I have an Omega sensor quartz( stainless steel) and an Omega Seamaster Chronometer f300z that my late father owned. I ahve just had batteries put into them and both work, could someone please tell me how much each of them are worth, both 1980ish.


----------



## KEITHT (Dec 2, 2007)

jchalmers said:


> I have an Omega sensor quartz( stainless steel) and an Omega Seamaster Chronometer f300z that my late father owned. I ahve just had batteries put into them and both work, could someone please tell me how much each of them are worth, both 1980ish.


How long is a piece of string..???.. Depends on model, case material, condition...oh and yes the market.

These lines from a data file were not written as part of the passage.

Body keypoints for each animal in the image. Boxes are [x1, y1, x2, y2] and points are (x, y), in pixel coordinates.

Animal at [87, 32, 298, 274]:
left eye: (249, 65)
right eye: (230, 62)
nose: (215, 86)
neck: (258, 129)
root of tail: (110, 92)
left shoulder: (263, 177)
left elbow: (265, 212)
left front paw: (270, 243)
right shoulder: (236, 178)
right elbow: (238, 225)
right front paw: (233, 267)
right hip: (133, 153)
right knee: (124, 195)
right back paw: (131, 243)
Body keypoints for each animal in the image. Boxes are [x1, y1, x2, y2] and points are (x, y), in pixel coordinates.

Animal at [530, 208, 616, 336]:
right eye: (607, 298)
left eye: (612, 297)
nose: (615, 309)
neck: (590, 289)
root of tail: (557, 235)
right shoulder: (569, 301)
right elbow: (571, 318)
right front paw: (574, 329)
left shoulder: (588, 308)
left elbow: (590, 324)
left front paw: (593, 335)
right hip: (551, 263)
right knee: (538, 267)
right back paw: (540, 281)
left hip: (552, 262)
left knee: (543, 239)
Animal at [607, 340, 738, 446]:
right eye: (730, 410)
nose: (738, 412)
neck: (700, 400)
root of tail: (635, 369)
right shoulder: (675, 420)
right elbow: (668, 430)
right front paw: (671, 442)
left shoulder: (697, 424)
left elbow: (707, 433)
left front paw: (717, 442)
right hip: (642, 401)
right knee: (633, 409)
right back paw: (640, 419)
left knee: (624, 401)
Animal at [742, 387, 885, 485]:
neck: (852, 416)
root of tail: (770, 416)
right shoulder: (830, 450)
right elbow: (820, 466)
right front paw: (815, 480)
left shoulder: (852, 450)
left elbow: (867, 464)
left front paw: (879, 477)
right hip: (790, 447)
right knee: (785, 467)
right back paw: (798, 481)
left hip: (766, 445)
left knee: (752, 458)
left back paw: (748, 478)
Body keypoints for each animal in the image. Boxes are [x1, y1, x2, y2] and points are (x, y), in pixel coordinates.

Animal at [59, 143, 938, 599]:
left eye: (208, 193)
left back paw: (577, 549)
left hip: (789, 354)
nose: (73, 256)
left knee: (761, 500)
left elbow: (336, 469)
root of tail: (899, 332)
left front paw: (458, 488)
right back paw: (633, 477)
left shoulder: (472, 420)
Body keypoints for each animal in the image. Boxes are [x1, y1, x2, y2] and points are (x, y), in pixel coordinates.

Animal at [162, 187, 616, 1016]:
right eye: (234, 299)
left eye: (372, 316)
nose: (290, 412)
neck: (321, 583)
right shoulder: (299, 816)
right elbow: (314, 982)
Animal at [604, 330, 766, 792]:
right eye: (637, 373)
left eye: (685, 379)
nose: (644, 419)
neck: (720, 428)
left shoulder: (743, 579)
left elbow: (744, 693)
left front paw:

Put up some pics and i am sure we can give you a rough idea....failing that, and in the spirit of a freemarket economy, i would like to offer 3 potatoes, i banana and a Kiwi fruit ( has one small bite mark )


----------



## Bootsy (Jun 2, 2009)

KEITHT said:


> Kiwi fruit ( has one small bite mark )


Are you open to trades on that? :tongue2:

As Keithh says - many factors will effect their worth. Let's see some pics!


----------



## pg tips (May 16, 2003)

what is an "i banana"? is it a new venture for apple?

check out ebay to get a rough idea of what similar watches are making


----------



## KEITHT (Dec 2, 2007)

pg tips said:


> what is an "i banana"? is it a new venture for apple?


No, its a rival firm....not had as much success as Apple.....but trying hard to straighten things out.....

K


----------